JAKARTA -- Holcim Indonesia, a subsidiary of Switzerland's giant cement maker Holcim, announced plans to merge its cement processing and transportation units to regain cost efficiency after reporting a big fall in profits.
According to documents submitted to the Indonesia Stock Exchange, the company will propose the merger of the two subsidiaries, Bintang Polindo Perkasa (BPP) and Wahana Transtama (WT), at Holcim Indonesia's annual shareholders' meeting on May 6. If the proposal gains shareholder approval, the merger will take effect on June 30 and Holcim Indonesia will become the surviving company.
Holcim is trying to bring profitability back on track. Higher salaries and material costs accounted for a 29% decline in net profit of about 950 billion rupiah ($84 million) in 2013, despite a rise in sales. Holcim's two larger rivals, state-owned Semen Indonesia and Indocement, a unit of Germany's Heidelberg Cement, reported steady profits rises.
Holcim said that the merger will improve its profitability by cutting operating costs. The company projects earnings before interest, taxes, depreciation and amortization (Ebitda), a popular measure of financial performance. Thw 2018 projection is for 4 trillion rupiah, nearly double its 2014 forecast. BPP's net profit in 2013 was 31 billion rupiah, while WT reported a net loss of 413 million rupiah.
"In connection with increasing competition in the cement industry, Holcim needs further integration of its businesses," the company said in a statement. "Considering the operational, legal, and financial benefits, the directors and board of commissioners for BPP, WT, and Holcim all agreed on the merger."

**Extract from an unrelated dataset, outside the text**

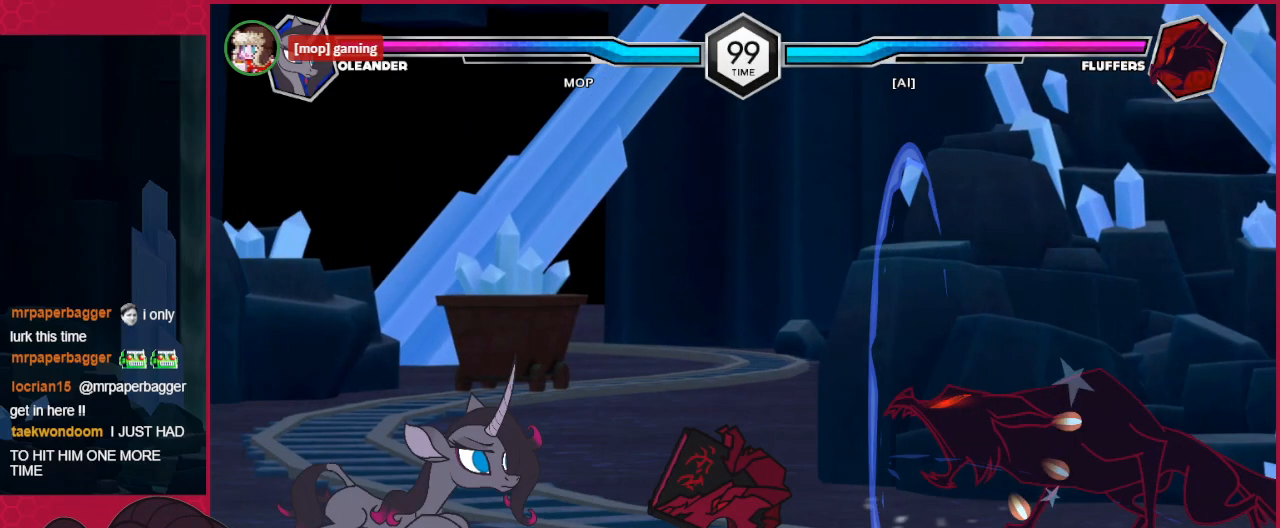
{"keys": [], "events": [[207, "right", "down"], [241, "right", "up"], [379, "right", "down"], [413, "right", "up"]]}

BPP operates a cement plant that processes products manufactured by Holcim, causing unnecessary tax liabilities within transactions, said the company. WT, on the other hand, used to transport cement but has ceased operations since 2006 after Holcim pulled out of the business.
On a much larger scale, slimming down is now a global project of the Swiss-based parent, which is preparing for a merger with France's Lafarge. The world's two top cement players announced in April that they were in advanced merger talks to create a global titan, although the deal is likely to face significant regulatory challenges. The companies later said they will aim to meet regulatory requirements through divesting as much as 15% of the merged company's Ebitda.